The main difference between the two patterns is that an asynchronous system won’t directly communicate with another microservice, but it will instead propagate an event that - asynchronously - another service can intercept and react to it. Usually log collectors like Apache Kafka can be used, but also RabbitMQ or cloud alternatives like - for example - AWS SQS.

This pattern is very useful every time an immediate response is not required, since it basically implements eventual consistency within the architectural pattern since day one and you don’t have to worry about it. Therefore it makes a great candidate to propagate those eventually consistent data state changes across every microservice avoiding to create inconsistencies if something goes terribly wrong (for example when one of those services is critically down).

Let’s assume for example that we have two microservices, “Orders” and “Invoices,” and that every time an order is created an invoice also needs to be created.
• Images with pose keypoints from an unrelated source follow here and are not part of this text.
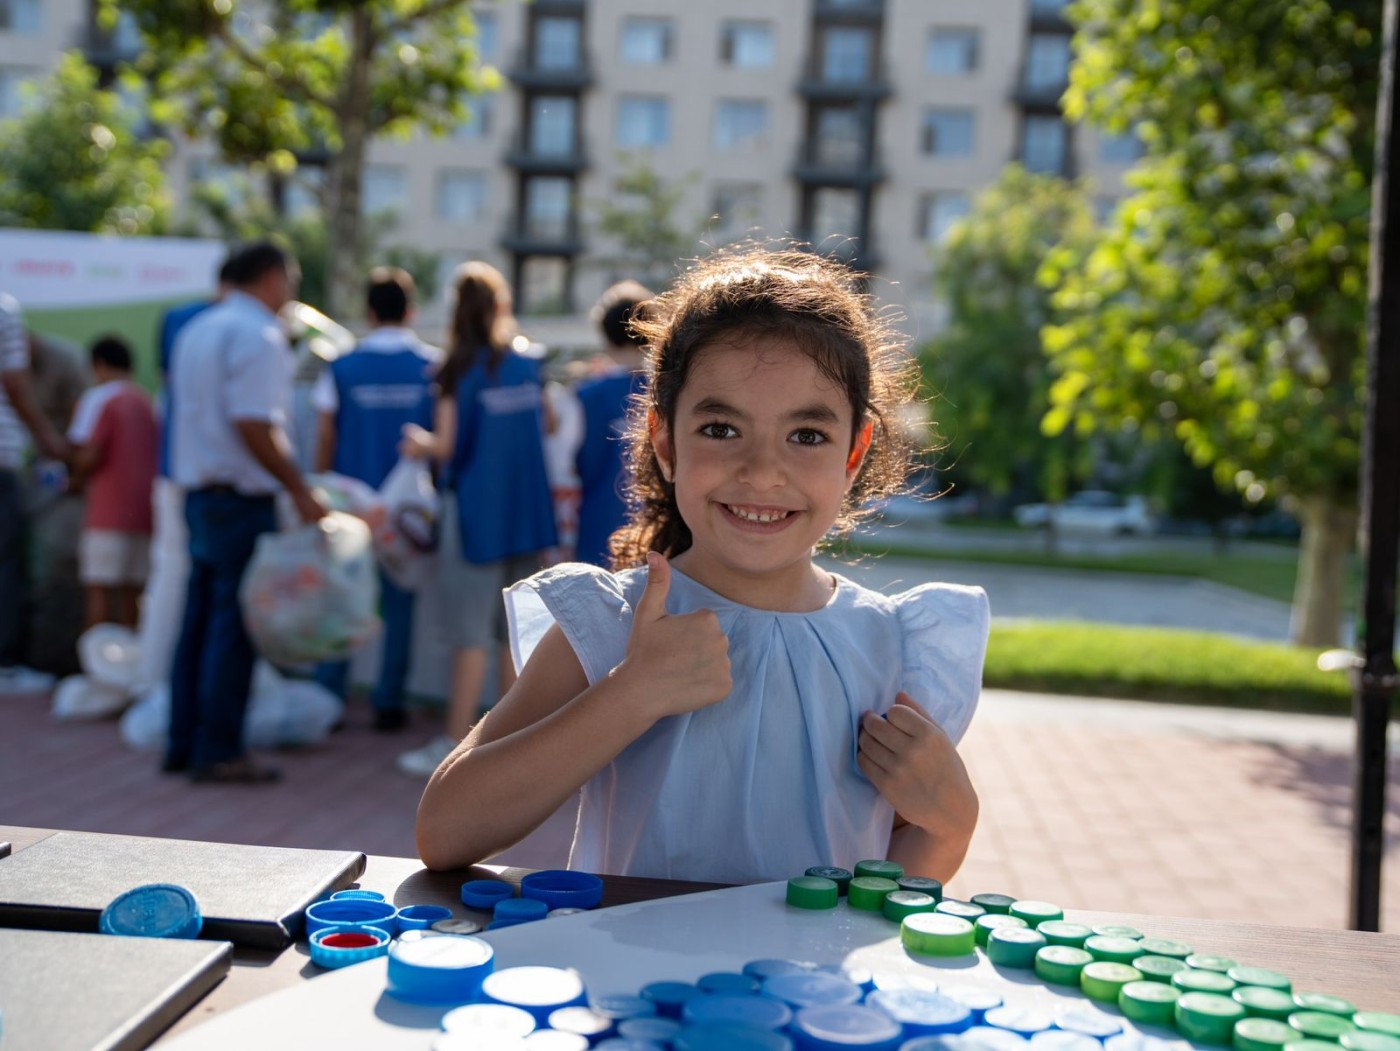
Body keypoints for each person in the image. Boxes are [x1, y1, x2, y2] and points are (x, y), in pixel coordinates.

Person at [414, 246, 989, 885]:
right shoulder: (614, 623)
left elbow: (895, 887)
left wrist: (950, 828)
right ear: (666, 442)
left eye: (806, 436)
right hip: (633, 981)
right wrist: (631, 693)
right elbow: (445, 830)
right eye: (721, 429)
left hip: (812, 990)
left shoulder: (893, 646)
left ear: (854, 452)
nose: (763, 471)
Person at [165, 241, 327, 784]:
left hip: (200, 494)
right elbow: (253, 423)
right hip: (240, 498)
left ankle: (182, 742)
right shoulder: (258, 334)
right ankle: (219, 750)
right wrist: (298, 488)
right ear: (273, 276)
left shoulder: (196, 329)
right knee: (232, 628)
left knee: (197, 623)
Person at [396, 261, 557, 778]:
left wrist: (420, 444)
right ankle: (504, 742)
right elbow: (549, 422)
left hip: (475, 517)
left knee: (469, 635)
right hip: (525, 512)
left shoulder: (457, 369)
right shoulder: (528, 364)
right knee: (510, 631)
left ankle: (454, 742)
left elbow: (445, 443)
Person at [310, 266, 440, 732]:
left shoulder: (341, 368)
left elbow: (325, 436)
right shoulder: (432, 367)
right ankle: (389, 702)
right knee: (400, 600)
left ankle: (328, 696)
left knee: (342, 596)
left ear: (368, 312)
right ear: (411, 311)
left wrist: (319, 490)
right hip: (407, 510)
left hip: (349, 506)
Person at [136, 258, 234, 693]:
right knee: (201, 591)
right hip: (212, 481)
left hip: (177, 473)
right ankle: (177, 692)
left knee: (172, 578)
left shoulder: (179, 319)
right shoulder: (235, 326)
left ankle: (156, 684)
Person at [0, 291, 69, 695]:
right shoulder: (4, 309)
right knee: (6, 562)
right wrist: (46, 437)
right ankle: (6, 663)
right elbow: (14, 381)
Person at [66, 335, 159, 630]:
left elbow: (88, 454)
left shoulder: (98, 398)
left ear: (99, 365)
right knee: (134, 591)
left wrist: (75, 477)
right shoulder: (148, 402)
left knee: (99, 587)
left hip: (107, 513)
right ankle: (132, 665)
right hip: (145, 513)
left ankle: (97, 669)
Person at [573, 280, 654, 567]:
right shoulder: (669, 391)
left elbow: (567, 467)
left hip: (598, 531)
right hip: (660, 534)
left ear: (605, 335)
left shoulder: (585, 395)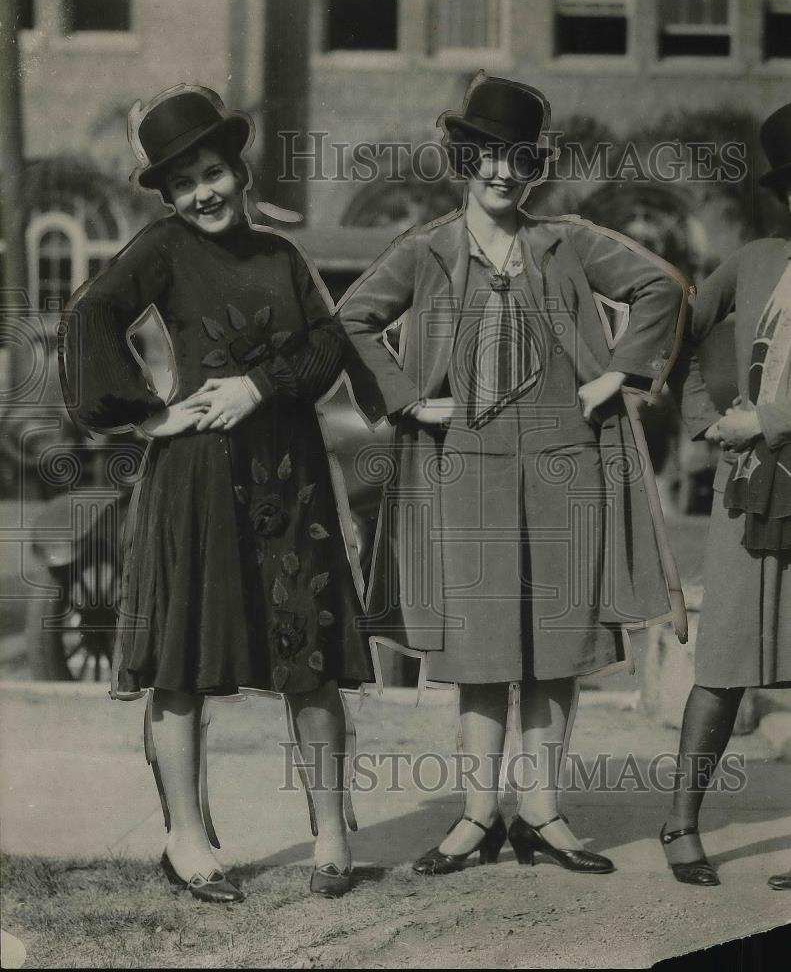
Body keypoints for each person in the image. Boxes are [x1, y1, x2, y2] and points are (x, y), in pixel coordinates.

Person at [338, 74, 686, 875]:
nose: (501, 173)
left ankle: (543, 815)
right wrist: (408, 403)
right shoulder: (424, 251)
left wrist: (615, 377)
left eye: (519, 159)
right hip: (465, 477)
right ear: (464, 158)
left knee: (559, 647)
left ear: (535, 166)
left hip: (565, 470)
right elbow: (350, 320)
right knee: (480, 650)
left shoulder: (563, 239)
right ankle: (475, 817)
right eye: (487, 156)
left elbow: (659, 287)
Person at [59, 86, 370, 900]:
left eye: (213, 172)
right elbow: (90, 318)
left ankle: (333, 832)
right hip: (195, 481)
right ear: (167, 196)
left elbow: (328, 343)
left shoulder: (280, 256)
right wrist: (150, 416)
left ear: (239, 168)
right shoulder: (163, 247)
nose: (203, 193)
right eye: (184, 182)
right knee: (182, 662)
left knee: (311, 655)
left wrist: (258, 387)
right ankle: (187, 840)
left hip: (289, 478)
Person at [662, 102, 791, 891]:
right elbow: (675, 322)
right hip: (749, 492)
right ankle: (679, 821)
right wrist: (702, 417)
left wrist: (765, 416)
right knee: (721, 664)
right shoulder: (755, 260)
In a service-to-service pattern the “Orders” service will have to issue a request to “Invoices” every time an order is being provisioned, but if the “Invoices” microservice is completely down and not available eventually that request will timeout and fail. This would be true even if the request was issued by an intermediate proxy (i.e., a sidecar mesh proxy) as it will still try to make the request over and over again but eventually - if “Invoices” is still down - it will still timeout and fail, leading to data inconsistency in our system.

With an asynchronous pattern, the “Orders” microservice will create an event into a log collector/queue that will be asynchronously processed by the “Invoice” microservice whenever it decides to poll or listen for new events. Therefore even if “Invoices” is currently down for a long period of time, those invoices won’t be lost and the data will be eventually consistent across our system as soon as the microservice goes online again (and assuming that the log collector will persist the events).

Using a system like Apache Kafka also makes it easy for the developer to replay a series of events starting from a specific timestamp, in order to reproduce the state of data at any given time either locally or on staging.

Ideally the end state of our microservice-oriented architecture will leverage all of these patterns depending on the use-case, but service-to-service is not the only answer.

There are always going to times when although a microservice is built with an asynchronous pattern in mind it will have to be consumed directly, so I wouldn’t be too surprised if the final state of the service implements both a queue listener and a regular API invocation interface.

At Mashape we eventually learned all the hard lessons, and managed to have a functioning microservice-oriented architecture down the road, but it definitely wasn’t a painless process. Today the industry provides way more tooling and platforms that help the transition than it did in 2013, and it would probably make it easier, although these tools still have rough edges and they are maturing as we speak. I wouldn’t recommend starting with a large transition without having first implemented a smaller microservice architecture, perhaps for a new feature or a new small product. Transitioning a large legacy codebase is like opening a can of worms and that prior experience will help making the right calls when the timing is right.